In Combovin zijn een kerk, een tempel, een kapel, een schooltje, en nog
enkele huizen. Het is net erfgoeddag, en in het bijzonder fraaie kerkje zijn
een aantal jonge mensen druk in de weer. Ze hebben de oude kadasters uit de Napoleontische
tijd van onder het stof gehaald, en hier uitgestald, samen met een
diavoorstelling over de tijd van weleer. Ik duik dan weer verder het massief van de Vercors in. Twee
jagers met honden staan aan de kant van de weg. Vandaag gaat de jacht open op
chevreuil en sanglier. Eén van de jagers toont mij zijn munitie: kogels van
vermoedelijk 9mm. Ze mogen elk per seizoen maximum 4 herten afschieten;
zonder controlebandje mag een hert niet vervoerd worden. In Beaufort is er veel straat animatie met een rondleiding door
het oude dorpje. De gids blijkt achteraf een professionele acteur. De
deelnemers aan de rondleiding worden uitgenodigd deel te nemen aan sketches
op diverse locaties van de rondleiding. Ik neem deel aan een kort stukje
toneel waar ik (Romeo) volgende verzen van Shakespeare moet declameren aan
een ‘beminnelijke lokale schone’: If I profane with my unworthiest hand This holy shrine, the gentle sin is this: My lips, two blushing pilgrims, ready stand To smooth that rough touch with a tender kiss. De lokale schone (Juliet) antwoordt mij dan van op haar balkon
in abominabel Engels: Good pilgrim, you do wrong your hand too much, Which mannerly devotion shows in this; For saints have hands that pilgrims’ hands do touch, And palm to palm is holy palmers’ kiss. Ondertussen vliedt de tijd voorbij en na een kleine versnapering
spring ik terug op mijn ros en ‘galop’ de bergen in. Hoger in de bergen waait een koude wind. Naar het schijnt waait
de koude Mistral telkens drie dagen. Het is hier zwaar bewolkt, maar door de wind
blijft het droog. Langsheen een canyon en een gloednieuwe tunnel bereik ik
Chapelle-en-Vercors, waar een toeristenbureau mij nog een aantal interessante
tips geeft om de rest van de namiddag mee te vullen. Vele dorpjes in deze
hoek van de Vercors zijn minder mooi (oud) omdat de Duitsers hier lelijk
huisgehouden hebben als represaille tegen de weerstand. De Vercors was
in de tweede wereldoorlog een broeinest van de weerstand. De Duitsers zijn
hier met zweefvliegers en parachutisten binnengevallen: ze hebben een gans
dorp uitgemoord en met de grond gelijk gemaakt. In het stadje Die vraag ik de weg naar l’Abbaye du Valcroissant.

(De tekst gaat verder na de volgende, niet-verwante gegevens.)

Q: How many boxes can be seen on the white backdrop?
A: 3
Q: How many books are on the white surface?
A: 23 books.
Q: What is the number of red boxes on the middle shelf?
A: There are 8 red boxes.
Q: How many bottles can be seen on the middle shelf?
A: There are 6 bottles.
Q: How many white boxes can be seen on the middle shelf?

Deze hele oude abdij is omgevormd tot privéhoeve en uitzonderlijk
toegankelijk ter gelegenheid van de erfgoeddag. Het kost mij enige moeite om
er te geraken, want heel afgelegen aan de voet van een enorme rotsmassief. Het begint nu reeds avond te worden en begeef mij terug naar
“huis” langs Crest. Daar stap ik toch nog even af en blijf haperen in een
winkeltje van keramiek waar ik mij enkele interessante glazuurtechnieken laat
uitleggen, en daarna in La Chapelle de Cordeliers, waar een prachtige
collectie muziekdozen tentoongesteld staat. De apparaten werken nog allemaal
opperbest, en ik krijg een uitgebreide demonstratie van de meeste toestellen.

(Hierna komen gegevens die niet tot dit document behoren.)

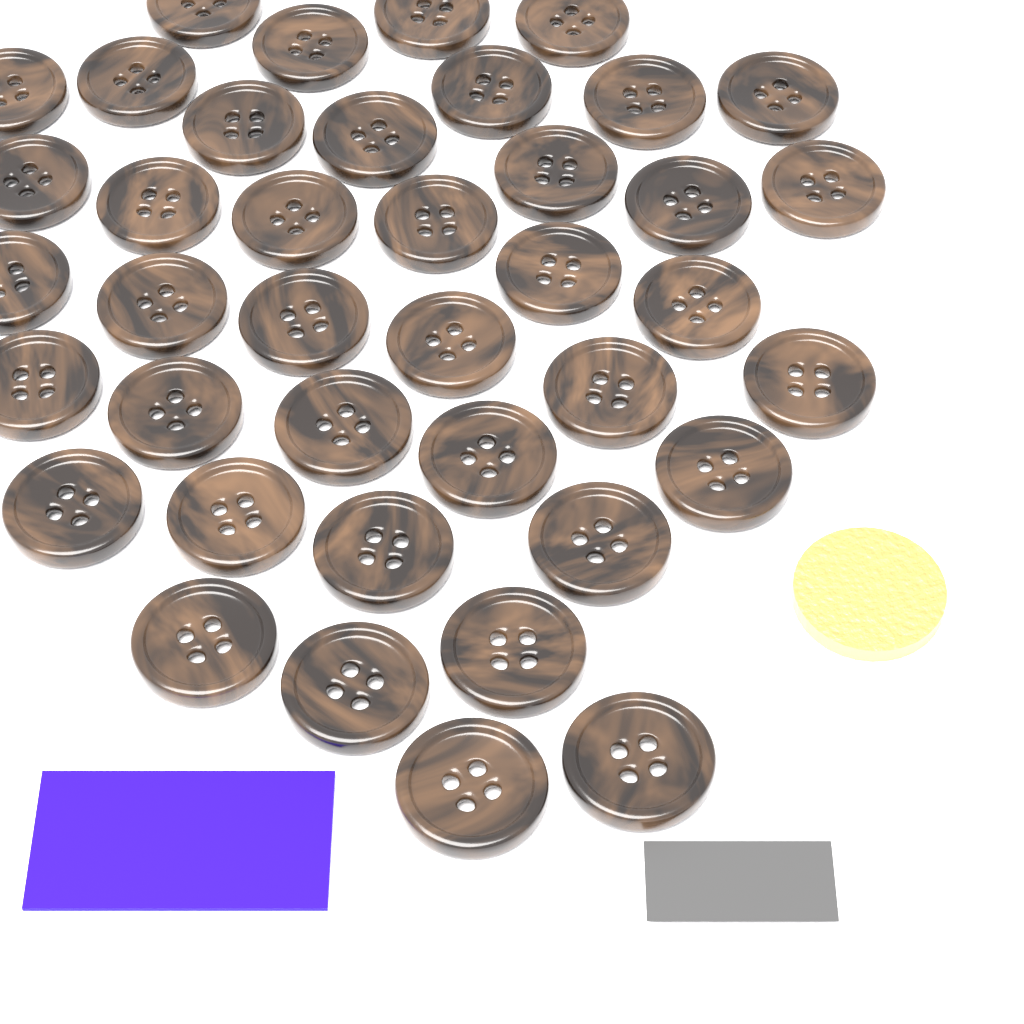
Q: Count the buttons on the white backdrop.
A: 40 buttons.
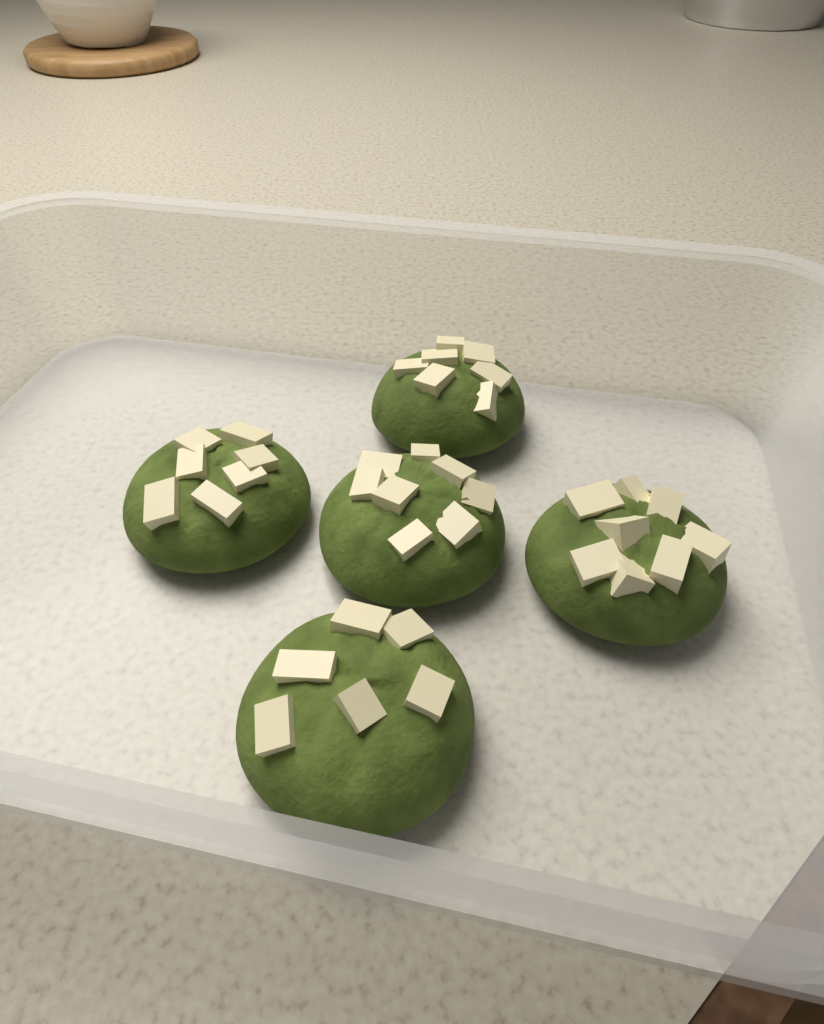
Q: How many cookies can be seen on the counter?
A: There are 5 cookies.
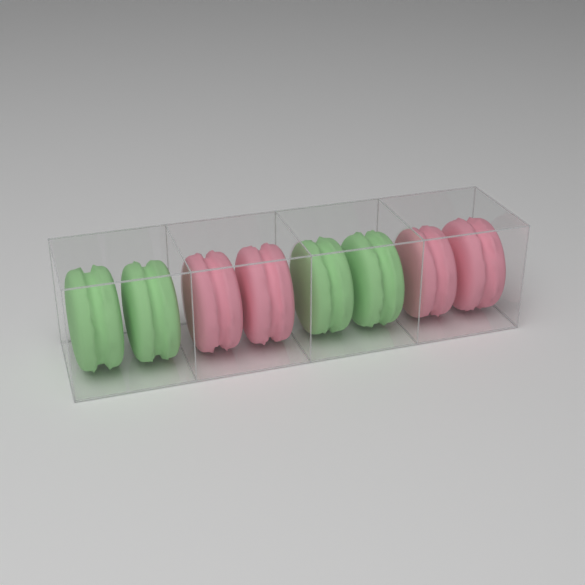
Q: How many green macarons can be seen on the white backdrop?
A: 4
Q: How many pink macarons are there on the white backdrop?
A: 4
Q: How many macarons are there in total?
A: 8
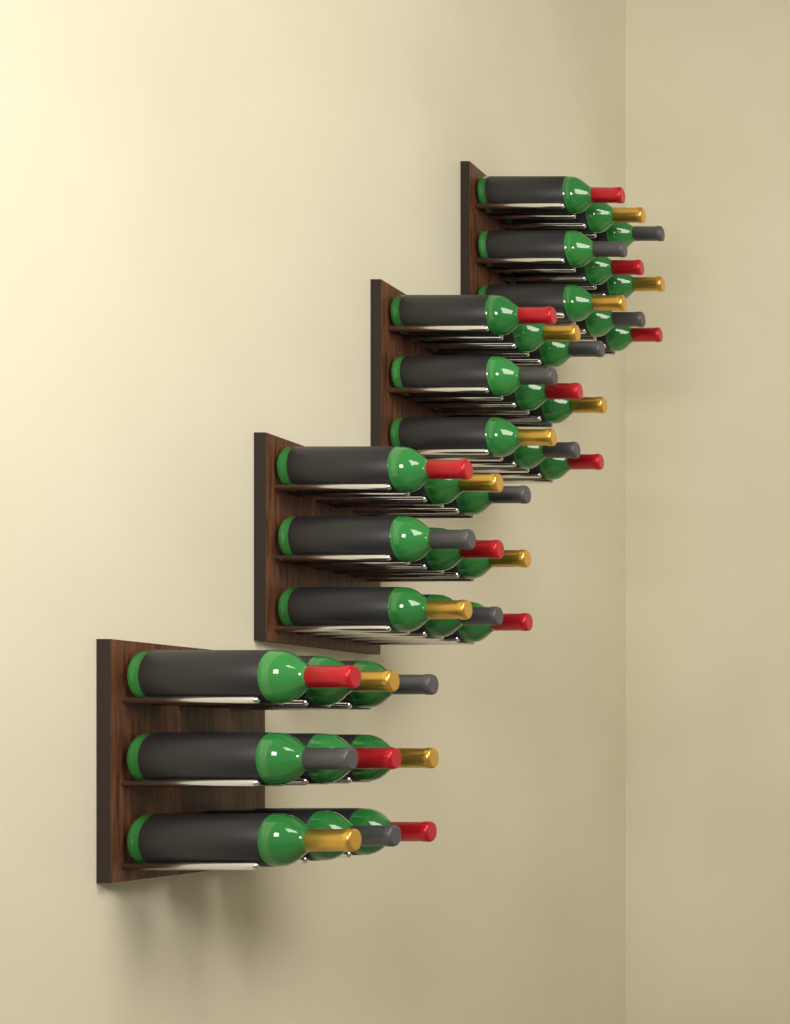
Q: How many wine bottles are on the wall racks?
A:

De collectie is privé-eigendom en gaat door van vader op zoon. Ze leiden mij
ook nog eens naar de toren boven de kapel, waar ik een prachtig uitzicht heb
over het stadje. Net voor 8 uur bereik ik le Domaine de l’Amiral. De laatste
zonnestralen duiken weg achter de bergrug. Dag 5 (zondag 16 september 2012) Het is zondag, uitslaapdag (voor de andere gasten). Er is nog niemand
aan de ontbijttafel en ik ga op mijn gemak een badje nemen. Ik ben nog altijd alleen voor het te ontbijt, maar dat verandert
aldra. Ik doe nog eens een toer doorheen de oude gebouwen van de B&B. De
uitbaatster heeft naast alle bric&brac ook een mooie verzameling oud
speelgoed. Ook vandaag is het erfgoeddag in Frankrijk. Ik vertrek omstreeks
tien uur om het noordelijk deel van de Ardèche te verkennen. Onmiddellijk na
het verlaten van het hotel word ik ondergedompeld in de typische sfeer van de
streek: ruw ruig, verlaten; smalle kronkelende wegen. Na een kwartiertje
bereik ik Vernoux-en-Vivarais. Achteraf blijkt dit het meest interessante
dorpje te zijn dat ik van de ganse dag bezocht heb. Nochtans heb ik mij niet
moeten vervelen. In Lamastre is er enkel het stationnetje dat mij weet te boeien.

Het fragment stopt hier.